What you have to do: An exact restatement is required. Cover only the lines of the records from the first through the line with "with the License.", and skip pictures.

Dataset entries:

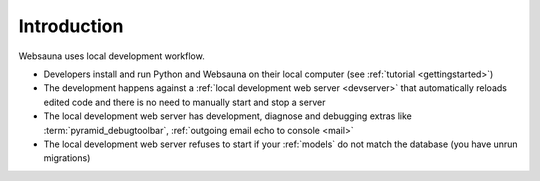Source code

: ============
Introduction
============

Websauna uses local development workflow.

* Developers install and run Python and Websauna on their local computer (see :ref:`tutorial <gettingstarted>`)

* The development happens against a :ref:`local development web server <devserver>` that automatically reloads edited code and there is no need to manually start and stop a server

* The local development web server has development, diagnose and debugging extras like :term:`pyramid_debugtoolbar`, :ref:`outgoing email echo to console <mail>`

* The local development web server refuses to start if your :ref:`models` do not match the database (you have unrun migrations)

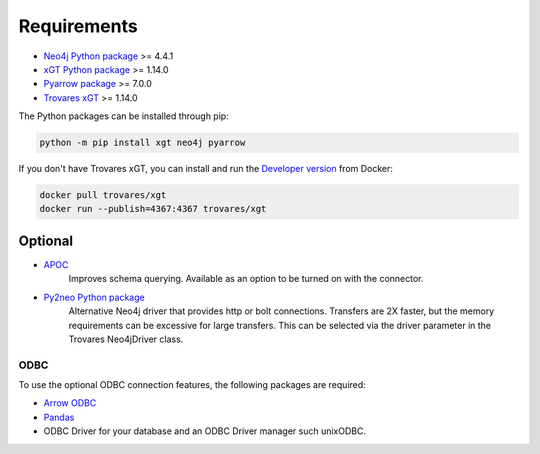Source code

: ..
   # -*- coding: utf-8 -*- --------------------------------------------------===#
   #
   #  Copyright 2022-2023 Trovares Inc.
   #
   #  Licensed under the Apache License, Version 2.0 (the "License");
   #  you may not use this file except in compliance with the License.
   #  You may obtain a copy of the License at
   #
   #      http://www.apache.org/licenses/LICENSE-2.0
   #
   #  Unless required by applicable law or agreed to in writing, software
   #  distributed under the License is distributed on an "AS IS" BASIS,
   #  WITHOUT WARRANTIES OR CONDITIONS OF ANY KIND, either express or implied.
   #  See the License for the specific language governing permissions and
   #  limitations under the License.
   #
   #===----------------------------------------------------------------------===#

.. _requirements:

Requirements
============

* `Neo4j Python package <https://pypi.org/project/neo4j/>`_ >= 4.4.1
* `xGT Python package <https://pypi.org/project/xgt/>`_ >= 1.14.0
* `Pyarrow package <https://pypi.org/project/pyarrow/>`_ >= 7.0.0
* `Trovares xGT <https://www.trovares.com>`_ >= 1.14.0

The Python packages can be installed through pip:

.. code-block:: bash

   python -m pip install xgt neo4j pyarrow

If you don't have Trovares xGT, you can install and run the `Developer version <https://hub.docker.com/r/trovares/xgt>`_ from Docker:

.. code-block:: bash

   docker pull trovares/xgt
   docker run --publish=4367:4367 trovares/xgt

Optional
--------

* `APOC <https://github.com/neo4j-contrib/neo4j-apoc-procedures>`_
   Improves schema querying.
   Available as an option to be turned on with the connector.
* `Py2neo Python package <https://pypi.org/project/py2neo/>`_
   Alternative Neo4j driver that provides http or bolt connections.
   Transfers are 2X faster, but the memory requirements can be excessive for large transfers.
   This can be selected via the driver parameter in the Trovares Neo4jDriver class.

ODBC
^^^^

To use the optional ODBC connection features, the following packages are required:

* `Arrow ODBC <https://pypi.org/project/arrow_odbc/>`_
* `Pandas <https://pypi.org/project/pandas/>`_
* ODBC Driver for your database and an ODBC Driver manager such unixODBC.
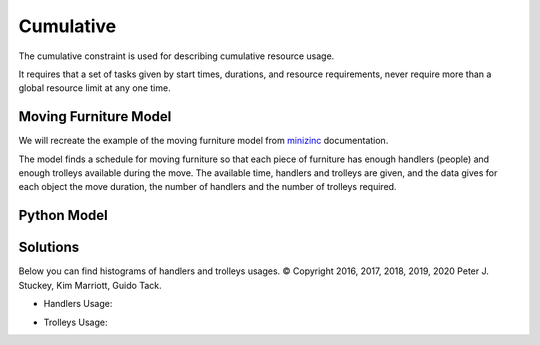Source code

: Cumulative
==========

The cumulative constraint is used for describing cumulative resource usage.

It requires that a set of tasks given by start times,
durations, and resource requirements, never require more than
a global resource limit at any one time.

Moving Furniture Model
----------------------

We will recreate the example of the moving furniture model from
`minizinc <https://www.minizinc.org/doc-2.7.2/en/predicates.html#cumulative>`_
documentation.

The model finds a schedule for moving furniture so that each piece of
furniture has enough handlers (people) and enough trolleys available during
the move. The available time, handlers and trolleys are given, and the data
gives for each object the move duration, the number of handlers and the
number of trolleys required.

Python Model
------------

.. testcode::

    import enum
    import zython as zn


    class Objects(enum.Enum):
        piano = enum.auto()
        fridge = enum.auto()
        double_bed = enum.auto()
        single_bed = enum.auto()
        wardrobe = enum.auto()
        chair1 = enum.auto()
        chair2 = enum.auto()
        table = enum.auto()


    class MyModel(zn.Model):
        def __init__(self, objects, duration, handlers, trolleys, available_handlers, available_trolleys, available_time):
            # we create zn.Array for duration to use operations with zython variable as indexes
            self.duration = zn.Array(duration)
            self.start = zn.Array(zn.var(range(0, available_time)), len(objects))
            self.end = zn.var(range(0, available_time))
            self.constraints = [
                zn.cumulative(self.start, self.duration, handlers, available_handlers),
                zn.cumulative(self.start, self.duration, trolleys, available_trolleys),
                zn.forall(objects, lambda obj: self.start[obj - 1] + self.duration[obj - 1] <= self.end),
            ]


    model = MyModel(
        Objects,
        duration=[60, 45, 30, 30, 20, 15, 15, 15],
        handlers=[3, 2, 2, 1, 2, 1, 1, 2],
        trolleys=[2, 1, 2, 2, 2, 0, 0, 1],
        available_handlers=4,
        available_trolleys=3,
        available_time=180,
    )
    result = model.solve_minimize(model.end)
    print(result["start"])
    print(result["end"])

.. testoutput::

    [0, 60, 90, 60, 120, 15, 0, 105]
    140


Solutions
---------

Below you can find histograms of handlers and trolleys usages.
© Copyright 2016, 2017, 2018, 2019, 2020 Peter J. Stuckey, Kim Marriott, Guido Tack.

* Handlers Usage:

.. image:: doc/source/_static/img/guides/array_advanced/cumulative/handlers_usage.png
  :width: 600
  :alt: handlers usage

* Trolleys Usage:

.. image:: doc/source/_static/img/guides/array_advanced/cumulative/trolleys_usage.png
  :width: 600
  :alt: trolleys usage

Written solution:
Source code

: ============
Introduction
============

Websauna uses local development workflow.

* Developers install and run Python and Websauna on their local computer (see :ref:`tutorial <gettingstarted>`)

* The development happens against a :ref:`local development web server <devserver>` that automatically reloads edited code and there is no need to manually start and stop a server

* The local development web server has development, diagnose and debugging extras like :term:`pyramid_debugtoolbar`, :ref:`outgoing email echo to console <mail>`

* The local development web server refuses to start if your :ref:`models` do not match the database (you have unrun migrations)

Source code

: ..
   # -*- coding: utf-8 -*- --------------------------------------------------===#
   #
   #  Copyright 2022-2023 Trovares Inc.
   #
   #  Licensed under the Apache License, Version 2.0 (the "License");
   #  you may not use this file except in compliance with the License.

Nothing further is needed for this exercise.